### What the exercise asks:
Look below for the line that has "3: (297, 204, 4.22)". Set down the lines from there through the line that has "42: (455, 149, 4.20)", exactly as written.

(Data entries)
··········
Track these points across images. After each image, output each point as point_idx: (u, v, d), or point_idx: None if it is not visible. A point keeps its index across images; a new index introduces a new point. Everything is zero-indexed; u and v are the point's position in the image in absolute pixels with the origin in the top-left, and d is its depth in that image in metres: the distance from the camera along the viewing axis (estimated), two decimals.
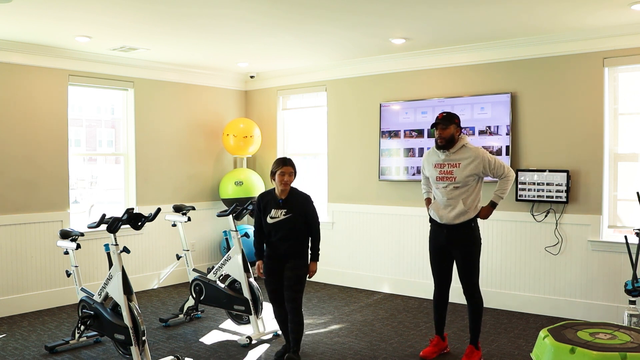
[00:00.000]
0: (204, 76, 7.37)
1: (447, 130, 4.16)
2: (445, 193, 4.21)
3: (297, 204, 4.22)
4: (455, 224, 4.18)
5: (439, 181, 4.24)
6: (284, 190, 4.22)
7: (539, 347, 2.94)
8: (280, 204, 4.22)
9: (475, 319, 4.25)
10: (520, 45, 5.58)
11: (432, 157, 4.34)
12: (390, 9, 4.57)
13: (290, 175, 4.21)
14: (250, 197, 7.15)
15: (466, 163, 4.14)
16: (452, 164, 4.18)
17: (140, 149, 6.74)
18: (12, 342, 4.83)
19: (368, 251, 6.76)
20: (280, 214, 4.21)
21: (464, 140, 4.24)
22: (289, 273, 4.21)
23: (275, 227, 4.23)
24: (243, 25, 5.06)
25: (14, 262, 5.70)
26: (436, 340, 4.46)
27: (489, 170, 4.17)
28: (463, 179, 4.15)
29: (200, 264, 7.29)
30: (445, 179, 4.20)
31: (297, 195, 4.27)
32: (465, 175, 4.14)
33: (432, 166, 4.30)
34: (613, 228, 5.31)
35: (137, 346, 3.99)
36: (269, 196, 4.31)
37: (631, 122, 5.29)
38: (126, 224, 4.15)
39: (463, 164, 4.15)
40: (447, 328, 5.10)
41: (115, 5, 4.38)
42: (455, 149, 4.20)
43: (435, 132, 4.21)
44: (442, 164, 4.23)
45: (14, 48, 5.57)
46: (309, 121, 7.59)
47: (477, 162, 4.13)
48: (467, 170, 4.13)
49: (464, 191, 4.16)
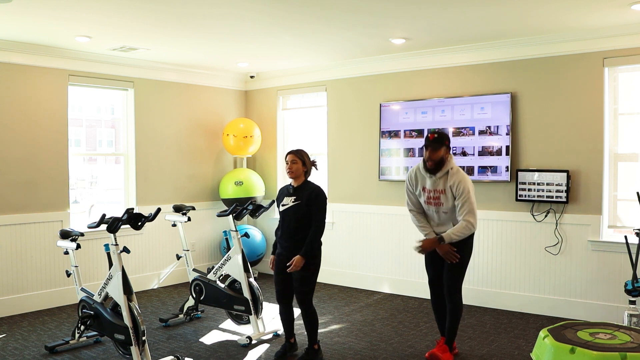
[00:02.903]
0: (204, 76, 7.37)
1: (437, 152, 4.12)
2: (435, 216, 4.27)
3: (307, 193, 4.23)
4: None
5: (428, 205, 4.27)
6: (294, 179, 4.27)
7: (539, 347, 2.94)
8: (291, 192, 4.27)
9: (453, 321, 4.25)
10: (520, 45, 5.58)
11: (419, 178, 4.29)
12: (390, 9, 4.57)
13: (294, 162, 4.23)
14: (250, 197, 7.15)
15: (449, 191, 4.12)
16: (439, 190, 4.17)
17: (140, 149, 6.74)
18: (12, 342, 4.83)
19: (368, 251, 6.76)
20: (290, 200, 4.26)
21: (450, 163, 4.17)
22: (296, 274, 4.22)
23: (283, 214, 4.28)
24: (243, 25, 5.06)
25: (14, 262, 5.70)
26: (442, 340, 4.43)
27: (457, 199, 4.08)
28: (449, 205, 4.16)
29: (200, 264, 7.29)
30: (435, 204, 4.23)
31: (309, 186, 4.29)
32: (450, 201, 4.15)
33: (422, 189, 4.28)
34: (613, 228, 5.31)
35: (137, 346, 3.99)
36: (285, 188, 4.38)
37: (631, 122, 5.29)
38: (126, 224, 4.15)
39: (447, 190, 4.13)
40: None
41: (115, 5, 4.38)
42: (441, 174, 4.15)
43: (425, 153, 4.18)
44: (430, 190, 4.22)
45: (14, 48, 5.57)
46: (309, 121, 7.59)
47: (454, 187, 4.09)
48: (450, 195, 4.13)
49: (454, 215, 4.18)
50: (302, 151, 4.32)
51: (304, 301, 4.24)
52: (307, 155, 4.33)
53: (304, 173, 4.27)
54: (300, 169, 4.24)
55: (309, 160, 4.31)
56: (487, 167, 5.80)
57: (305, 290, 4.24)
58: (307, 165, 4.28)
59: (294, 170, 4.23)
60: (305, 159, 4.28)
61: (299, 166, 4.24)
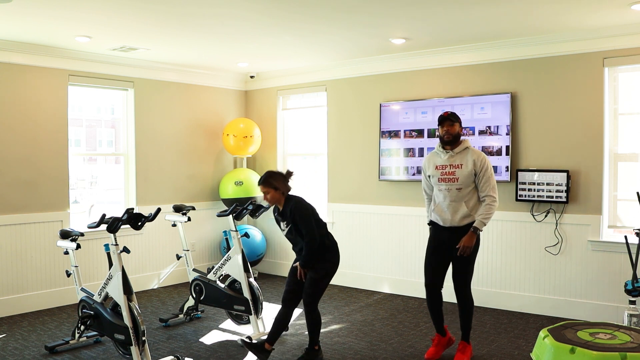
··········
### Your response:
3: (297, 204, 4.22)
4: (455, 224, 4.18)
5: (439, 181, 4.24)
6: (284, 190, 4.22)
7: (539, 347, 2.94)
8: (280, 204, 4.22)
9: (475, 319, 4.25)
10: (520, 45, 5.58)
11: (432, 157, 4.34)
12: (390, 9, 4.57)
13: (290, 175, 4.21)
14: (250, 197, 7.15)
15: (466, 163, 4.14)
16: (452, 164, 4.18)
17: (140, 149, 6.74)
18: (12, 342, 4.83)
19: (368, 251, 6.76)
20: (280, 214, 4.21)
21: (464, 140, 4.24)
22: (289, 273, 4.21)
23: (275, 227, 4.23)
24: (243, 25, 5.06)
25: (14, 262, 5.70)
26: (436, 340, 4.46)
27: (489, 170, 4.17)
28: (463, 179, 4.15)
29: (200, 264, 7.29)
30: (445, 179, 4.20)
31: (297, 195, 4.27)
32: (465, 175, 4.14)
33: (432, 166, 4.30)
34: (613, 228, 5.31)
35: (137, 346, 3.99)
36: (269, 196, 4.31)
37: (631, 122, 5.29)
38: (126, 224, 4.15)
39: (463, 164, 4.15)
40: (447, 328, 5.10)
41: (115, 5, 4.38)
42: (455, 149, 4.20)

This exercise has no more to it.